* [About this task]: Show, copied in full, each of the lines below that contains the word "Gedung".

* [Material shown]:
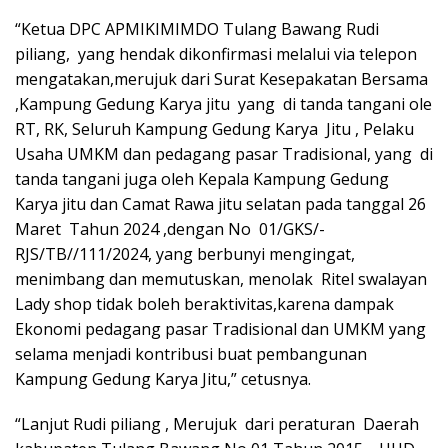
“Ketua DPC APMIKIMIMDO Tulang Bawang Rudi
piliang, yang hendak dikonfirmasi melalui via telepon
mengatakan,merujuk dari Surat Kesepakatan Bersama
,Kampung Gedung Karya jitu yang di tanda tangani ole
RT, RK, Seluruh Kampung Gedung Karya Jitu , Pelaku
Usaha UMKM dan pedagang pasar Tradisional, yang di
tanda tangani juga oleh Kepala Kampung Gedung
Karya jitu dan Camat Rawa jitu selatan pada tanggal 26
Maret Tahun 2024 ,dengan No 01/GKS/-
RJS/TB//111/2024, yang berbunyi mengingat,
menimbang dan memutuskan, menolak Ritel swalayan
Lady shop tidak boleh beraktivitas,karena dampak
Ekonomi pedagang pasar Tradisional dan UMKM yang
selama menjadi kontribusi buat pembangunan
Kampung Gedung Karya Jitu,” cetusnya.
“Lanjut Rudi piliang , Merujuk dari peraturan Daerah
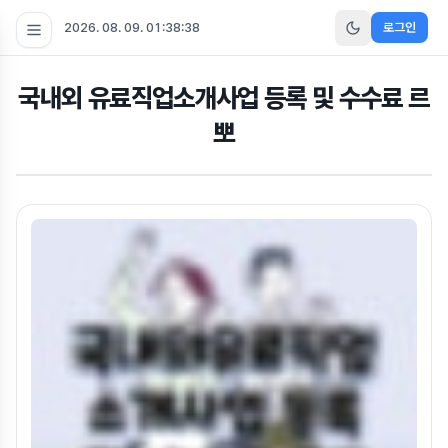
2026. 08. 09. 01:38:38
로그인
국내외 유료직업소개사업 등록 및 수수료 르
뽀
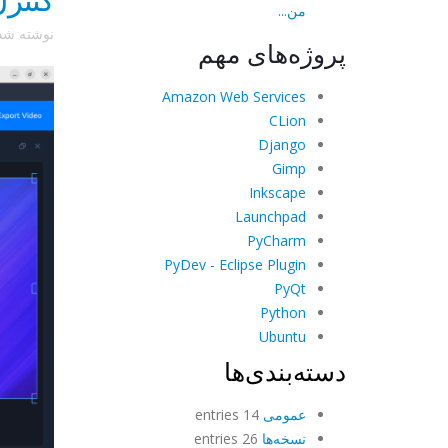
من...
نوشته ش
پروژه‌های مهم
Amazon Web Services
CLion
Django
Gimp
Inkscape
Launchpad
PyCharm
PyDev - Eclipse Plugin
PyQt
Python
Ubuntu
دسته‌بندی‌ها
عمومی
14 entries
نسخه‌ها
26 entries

* * *

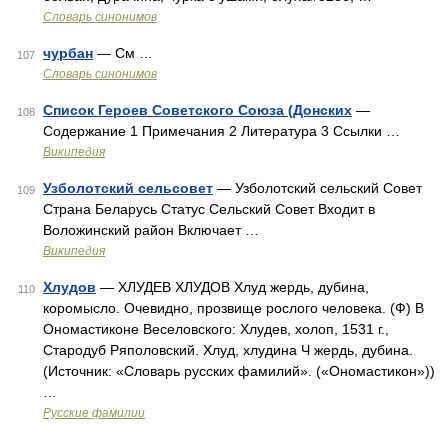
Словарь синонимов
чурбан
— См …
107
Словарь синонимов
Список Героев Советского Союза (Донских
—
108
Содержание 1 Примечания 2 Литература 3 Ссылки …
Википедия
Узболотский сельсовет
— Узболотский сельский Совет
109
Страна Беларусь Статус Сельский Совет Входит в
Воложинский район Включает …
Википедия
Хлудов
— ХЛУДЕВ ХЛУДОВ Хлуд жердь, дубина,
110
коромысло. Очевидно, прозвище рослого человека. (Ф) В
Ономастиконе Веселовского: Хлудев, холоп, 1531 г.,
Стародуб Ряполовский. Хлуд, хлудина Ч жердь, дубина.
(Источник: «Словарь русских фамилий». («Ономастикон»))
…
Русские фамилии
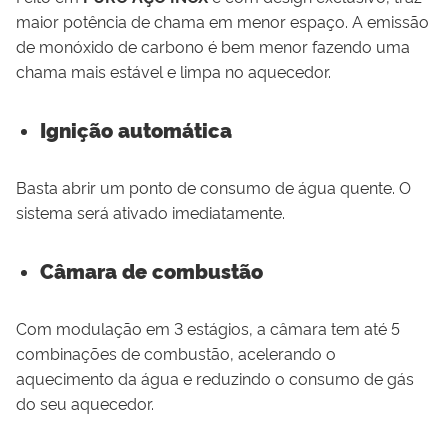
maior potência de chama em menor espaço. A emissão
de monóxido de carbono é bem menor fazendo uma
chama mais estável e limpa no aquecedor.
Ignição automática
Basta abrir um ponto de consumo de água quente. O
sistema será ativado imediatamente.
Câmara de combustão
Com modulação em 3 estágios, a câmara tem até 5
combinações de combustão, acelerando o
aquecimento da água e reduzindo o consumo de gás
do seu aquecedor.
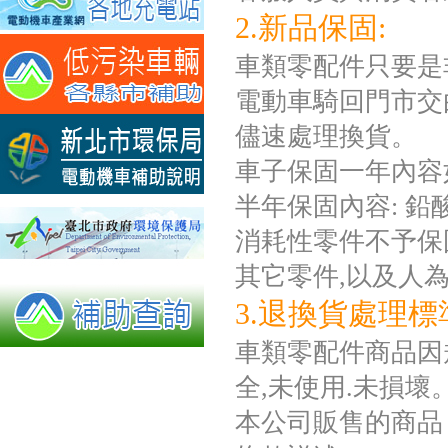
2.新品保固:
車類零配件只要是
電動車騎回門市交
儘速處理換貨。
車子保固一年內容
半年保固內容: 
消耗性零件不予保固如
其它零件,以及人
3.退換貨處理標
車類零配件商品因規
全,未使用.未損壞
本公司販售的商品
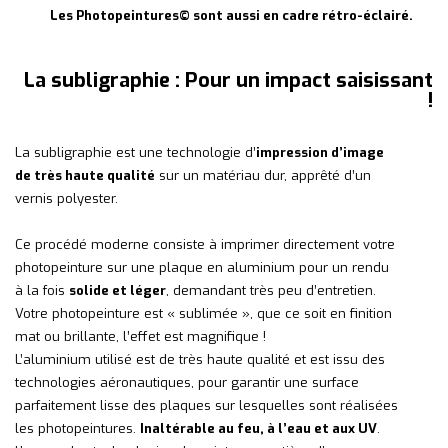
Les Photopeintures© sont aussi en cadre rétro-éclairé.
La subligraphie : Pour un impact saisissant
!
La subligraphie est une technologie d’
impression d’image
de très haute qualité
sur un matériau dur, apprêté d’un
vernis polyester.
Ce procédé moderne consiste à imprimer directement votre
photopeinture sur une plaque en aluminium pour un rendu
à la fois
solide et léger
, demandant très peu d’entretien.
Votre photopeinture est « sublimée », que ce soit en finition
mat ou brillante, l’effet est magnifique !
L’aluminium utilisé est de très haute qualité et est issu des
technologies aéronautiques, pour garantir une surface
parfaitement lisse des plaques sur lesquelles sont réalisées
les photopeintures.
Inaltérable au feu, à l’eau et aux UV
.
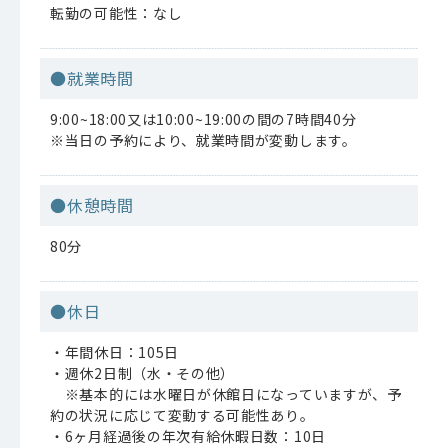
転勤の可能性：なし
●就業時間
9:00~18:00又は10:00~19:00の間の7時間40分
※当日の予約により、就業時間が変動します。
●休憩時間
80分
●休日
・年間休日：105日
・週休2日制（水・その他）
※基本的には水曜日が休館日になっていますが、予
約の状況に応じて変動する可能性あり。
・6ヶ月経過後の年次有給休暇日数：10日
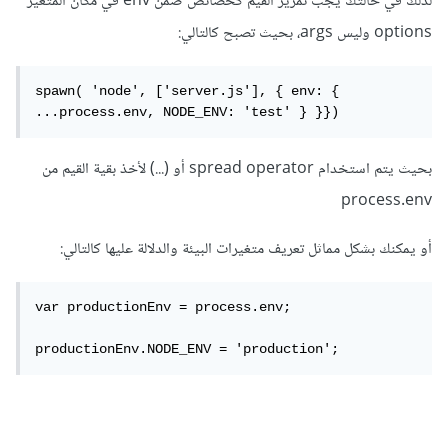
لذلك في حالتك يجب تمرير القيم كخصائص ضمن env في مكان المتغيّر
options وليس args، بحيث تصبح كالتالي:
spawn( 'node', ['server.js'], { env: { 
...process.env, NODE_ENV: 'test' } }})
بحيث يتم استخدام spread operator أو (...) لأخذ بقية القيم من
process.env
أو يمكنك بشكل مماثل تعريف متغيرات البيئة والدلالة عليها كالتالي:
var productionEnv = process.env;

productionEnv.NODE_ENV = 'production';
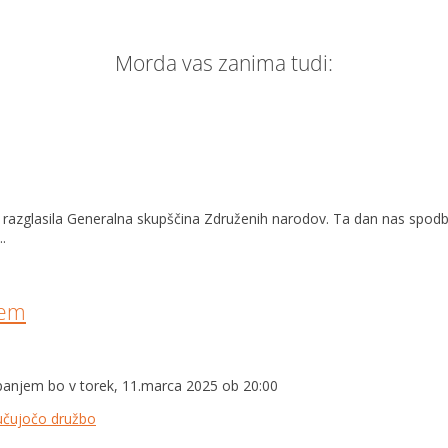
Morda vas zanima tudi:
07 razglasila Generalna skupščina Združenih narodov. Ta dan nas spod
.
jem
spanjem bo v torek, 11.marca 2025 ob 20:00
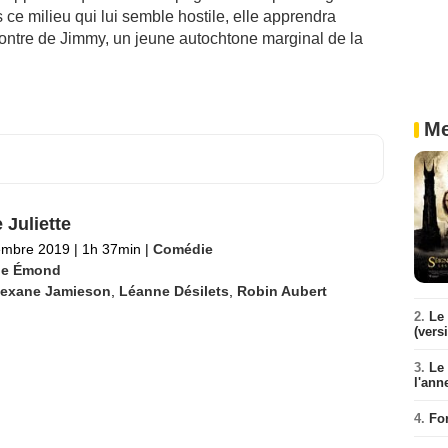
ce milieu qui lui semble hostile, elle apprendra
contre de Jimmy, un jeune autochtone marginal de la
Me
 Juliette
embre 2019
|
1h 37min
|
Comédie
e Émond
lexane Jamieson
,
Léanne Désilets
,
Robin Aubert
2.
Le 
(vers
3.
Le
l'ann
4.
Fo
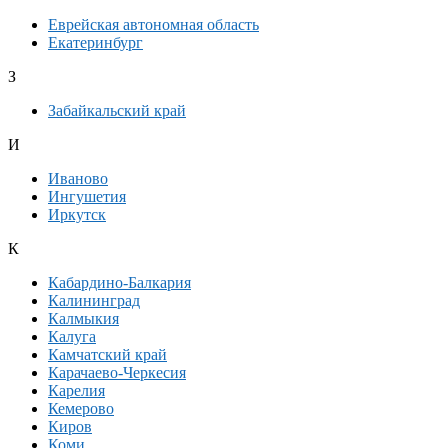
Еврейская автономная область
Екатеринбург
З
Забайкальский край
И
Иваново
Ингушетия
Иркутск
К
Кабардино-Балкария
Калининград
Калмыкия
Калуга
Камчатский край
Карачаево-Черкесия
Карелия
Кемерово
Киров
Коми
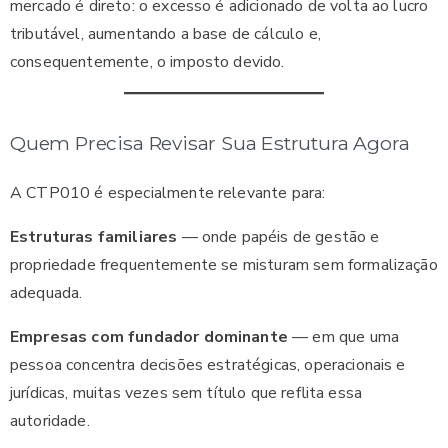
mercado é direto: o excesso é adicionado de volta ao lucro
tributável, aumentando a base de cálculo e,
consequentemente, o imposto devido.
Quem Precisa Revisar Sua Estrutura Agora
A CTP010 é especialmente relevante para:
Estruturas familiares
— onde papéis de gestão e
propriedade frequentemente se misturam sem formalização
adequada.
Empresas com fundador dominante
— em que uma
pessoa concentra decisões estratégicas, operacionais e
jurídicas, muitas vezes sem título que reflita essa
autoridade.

* [Written response]:
,Kampung Gedung Karya jitu yang di tanda tangani ole
RT, RK, Seluruh Kampung Gedung Karya Jitu , Pelaku
tanda tangani juga oleh Kepala Kampung Gedung
Kampung Gedung Karya Jitu,” cetusnya.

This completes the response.